EXERCISE DESCRIPTION — Only the lines below starting at the one containing "78 | 3ème Catégorie | |" and ending at the one containing "1,2,3 | km | |" belong in the answer, each copied exactly.

[Page-level text extractions]
^^^^^^^^^^^^^^^^

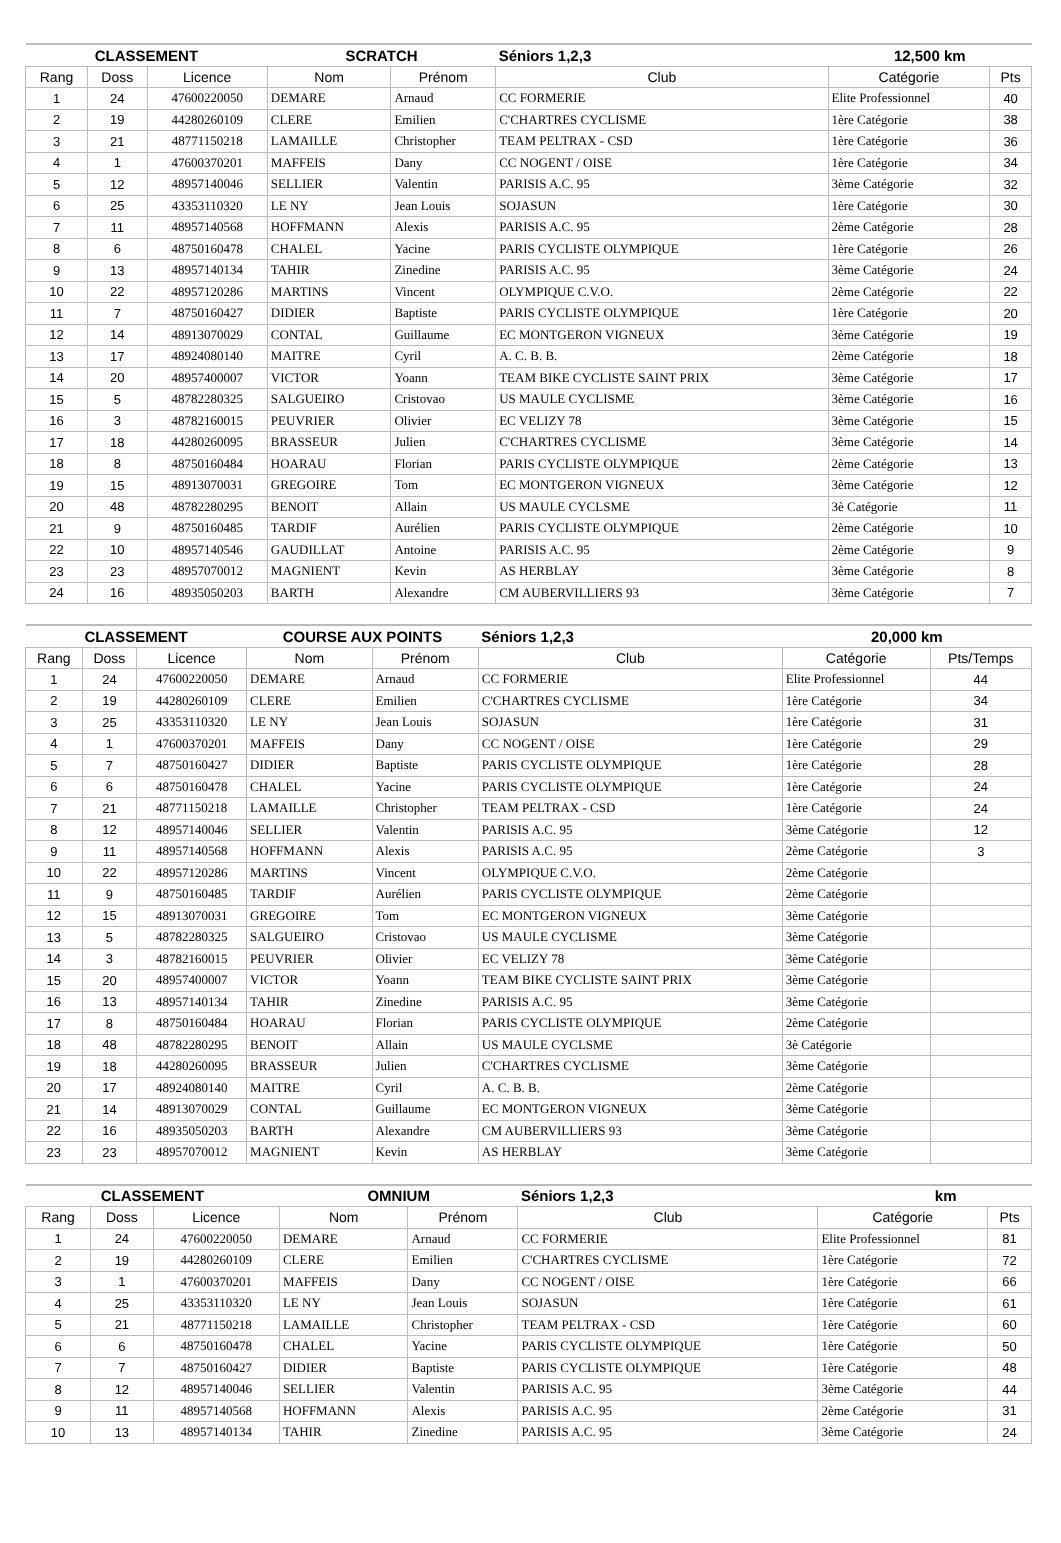| CLASSEMENT | | | SCRATCH | | Séniors 1,2,3 | 12,500 km | |
| Rang | Doss | Licence | Nom | Prénom | Club | Catégorie | Pts |
| 1 | 24 | 47600220050 | DEMARE | Arnaud | CC FORMERIE | Elite Professionnel | 40 |
| 2 | 19 | 44280260109 | CLERE | Emilien | C'CHARTRES CYCLISME | 1ère Catégorie | 38 |
| 3 | 21 | 48771150218 | LAMAILLE | Christopher | TEAM PELTRAX - CSD | 1ère Catégorie | 36 |
| 4 | 1 | 47600370201 | MAFFEIS | Dany | CC NOGENT / OISE | 1ère Catégorie | 34 |
| 5 | 12 | 48957140046 | SELLIER | Valentin | PARISIS A.C. 95 | 3ème Catégorie | 32 |
| 6 | 25 | 43353110320 | LE NY | Jean Louis | SOJASUN | 1ère Catégorie | 30 |
| 7 | 11 | 48957140568 | HOFFMANN | Alexis | PARISIS A.C. 95 | 2ème Catégorie | 28 |
| 8 | 6 | 48750160478 | CHALEL | Yacine | PARIS CYCLISTE OLYMPIQUE | 1ère Catégorie | 26 |
| 9 | 13 | 48957140134 | TAHIR | Zinedine | PARISIS A.C. 95 | 3ème Catégorie | 24 |
| 10 | 22 | 48957120286 | MARTINS | Vincent | OLYMPIQUE C.V.O. | 2ème Catégorie | 22 |
| 11 | 7 | 48750160427 | DIDIER | Baptiste | PARIS CYCLISTE OLYMPIQUE | 1ère Catégorie | 20 |
| 12 | 14 | 48913070029 | CONTAL | Guillaume | EC MONTGERON VIGNEUX | 3ème Catégorie | 19 |
| 13 | 17 | 48924080140 | MAITRE | Cyril | A. C. B. B. | 2ème Catégorie | 18 |
| 14 | 20 | 48957400007 | VICTOR | Yoann | TEAM BIKE CYCLISTE SAINT PRIX | 3ème Catégorie | 17 |
| 15 | 5 | 48782280325 | SALGUEIRO | Cristovao | US MAULE CYCLISME | 3ème Catégorie | 16 |
| 16 | 3 | 48782160015 | PEUVRIER | Olivier | EC VELIZY 78 | 3ème Catégorie | 15 |
| 17 | 18 | 44280260095 | BRASSEUR | Julien | C'CHARTRES CYCLISME | 3ème Catégorie | 14 |
| 18 | 8 | 48750160484 | HOARAU | Florian | PARIS CYCLISTE OLYMPIQUE | 2ème Catégorie | 13 |
| 19 | 15 | 48913070031 | GREGOIRE | Tom | EC MONTGERON VIGNEUX | 3ème Catégorie | 12 |
| 20 | 48 | 48782280295 | BENOIT | Allain | US MAULE CYCLSME | 3è Catégorie | 11 |
| 21 | 9 | 48750160485 | TARDIF | Aurélien | PARIS CYCLISTE OLYMPIQUE | 2ème Catégorie | 10 |
| 22 | 10 | 48957140546 | GAUDILLAT | Antoine | PARISIS A.C. 95 | 2ème Catégorie | 9 |
| 23 | 23 | 48957070012 | MAGNIENT | Kevin | AS HERBLAY | 3ème Catégorie | 8 |
| 24 | 16 | 48935050203 | BARTH | Alexandre | CM AUBERVILLIERS 93 | 3ème Catégorie | 7 |
| CLASSEMENT | | | COURSE AUX POINTS | | Séniors 1,2,3 | 20,000 km | |
| Rang | Doss | Licence | Nom | Prénom | Club | Catégorie | Pts/Temps |
| 1 | 24 | 47600220050 | DEMARE | Arnaud | CC FORMERIE | Elite Professionnel | 44 |
| 2 | 19 | 44280260109 | CLERE | Emilien | C'CHARTRES CYCLISME | 1ère Catégorie | 34 |
| 3 | 25 | 43353110320 | LE NY | Jean Louis | SOJASUN | 1ère Catégorie | 31 |
| 4 | 1 | 47600370201 | MAFFEIS | Dany | CC NOGENT / OISE | 1ère Catégorie | 29 |
| 5 | 7 | 48750160427 | DIDIER | Baptiste | PARIS CYCLISTE OLYMPIQUE | 1ère Catégorie | 28 |
| 6 | 6 | 48750160478 | CHALEL | Yacine | PARIS CYCLISTE OLYMPIQUE | 1ère Catégorie | 24 |
| 7 | 21 | 48771150218 | LAMAILLE | Christopher | TEAM PELTRAX - CSD | 1ère Catégorie | 24 |
| 8 | 12 | 48957140046 | SELLIER | Valentin | PARISIS A.C. 95 | 3ème Catégorie | 12 |
| 9 | 11 | 48957140568 | HOFFMANN | Alexis | PARISIS A.C. 95 | 2ème Catégorie | 3 |
| 10 | 22 | 48957120286 | MARTINS | Vincent | OLYMPIQUE C.V.O. | 2ème Catégorie | |
| 11 | 9 | 48750160485 | TARDIF | Aurélien | PARIS CYCLISTE OLYMPIQUE | 2ème Catégorie | |
| 12 | 15 | 48913070031 | GREGOIRE | Tom | EC MONTGERON VIGNEUX | 3ème Catégorie | |
| 13 | 5 | 48782280325 | SALGUEIRO | Cristovao | US MAULE CYCLISME | 3ème Catégorie | |
| 14 | 3 | 48782160015 | PEUVRIER | Olivier | EC VELIZY 78 | 3ème Catégorie | |
| 15 | 20 | 48957400007 | VICTOR | Yoann | TEAM BIKE CYCLISTE SAINT PRIX | 3ème Catégorie | |
| 16 | 13 | 48957140134 | TAHIR | Zinedine | PARISIS A.C. 95 | 3ème Catégorie | |
| 17 | 8 | 48750160484 | HOARAU | Florian | PARIS CYCLISTE OLYMPIQUE | 2ème Catégorie | |
| 18 | 48 | 48782280295 | BENOIT | Allain | US MAULE CYCLSME | 3è Catégorie | |
| 19 | 18 | 44280260095 | BRASSEUR | Julien | C'CHARTRES CYCLISME | 3ème Catégorie | |
| 20 | 17 | 48924080140 | MAITRE | Cyril | A. C. B. B. | 2ème Catégorie | |
| 21 | 14 | 48913070029 | CONTAL | Guillaume | EC MONTGERON VIGNEUX | 3ème Catégorie | |
| 22 | 16 | 48935050203 | BARTH | Alexandre | CM AUBERVILLIERS 93 | 3ème Catégorie | |
| 23 | 23 | 48957070012 | MAGNIENT | Kevin | AS HERBLAY | 3ème Catégorie | |
| CLASSEMENT | | | OMNIUM | | Séniors 1,2,3 | km | |
| Rang | Doss | Licence | Nom | Prénom | Club | Catégorie | Pts |
| 1 | 24 | 47600220050 | DEMARE | Arnaud | CC FORMERIE | Elite Professionnel | 81 |
| 2 | 19 | 44280260109 | CLERE | Emilien | C'CHARTRES CYCLISME | 1ère Catégorie | 72 |
| 3 | 1 | 47600370201 | MAFFEIS | Dany | CC NOGENT / OISE | 1ère Catégorie | 66 |
| 4 | 25 | 43353110320 | LE NY | Jean Louis | SOJASUN | 1ère Catégorie | 61 |
| 5 | 21 | 48771150218 | LAMAILLE | Christopher | TEAM PELTRAX - CSD | 1ère Catégorie | 60 |
| 6 | 6 | 48750160478 | CHALEL | Yacine | PARIS CYCLISTE OLYMPIQUE | 1ère Catégorie | 50 |
| 7 | 7 | 48750160427 | DIDIER | Baptiste | PARIS CYCLISTE OLYMPIQUE | 1ère Catégorie | 48 |
| 8 | 12 | 48957140046 | SELLIER | Valentin | PARISIS A.C. 95 | 3ème Catégorie | 44 |
| 9 | 11 | 48957140568 | HOFFMANN | Alexis | PARISIS A.C. 95 | 2ème Catégorie | 31 |
| 10 | 13 | 48957140134 | TAHIR | Zinedine | PARISIS A.C. 95 | 3ème Catégorie | 24 |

^^^^^^^^^^^^^^^^

RESULT FOR THIS EXERCISE —
| 14 | 3 | 48782160015 | PEUVRIER | Olivier | EC VELIZY 78 | 3ème Catégorie | |
| 15 | 20 | 48957400007 | VICTOR | Yoann | TEAM BIKE CYCLISTE SAINT PRIX | 3ème Catégorie | |
| 16 | 13 | 48957140134 | TAHIR | Zinedine | PARISIS A.C. 95 | 3ème Catégorie | |
| 17 | 8 | 48750160484 | HOARAU | Florian | PARIS CYCLISTE OLYMPIQUE | 2ème Catégorie | |
| 18 | 48 | 48782280295 | BENOIT | Allain | US MAULE CYCLSME | 3è Catégorie | |
| 19 | 18 | 44280260095 | BRASSEUR | Julien | C'CHARTRES CYCLISME | 3ème Catégorie | |
| 20 | 17 | 48924080140 | MAITRE | Cyril | A. C. B. B. | 2ème Catégorie | |
| 21 | 14 | 48913070029 | CONTAL | Guillaume | EC MONTGERON VIGNEUX | 3ème Catégorie | |
| 22 | 16 | 48935050203 | BARTH | Alexandre | CM AUBERVILLIERS 93 | 3ème Catégorie | |
| 23 | 23 | 48957070012 | MAGNIENT | Kevin | AS HERBLAY | 3ème Catégorie | |
| CLASSEMENT | | | OMNIUM | | Séniors 1,2,3 | km | |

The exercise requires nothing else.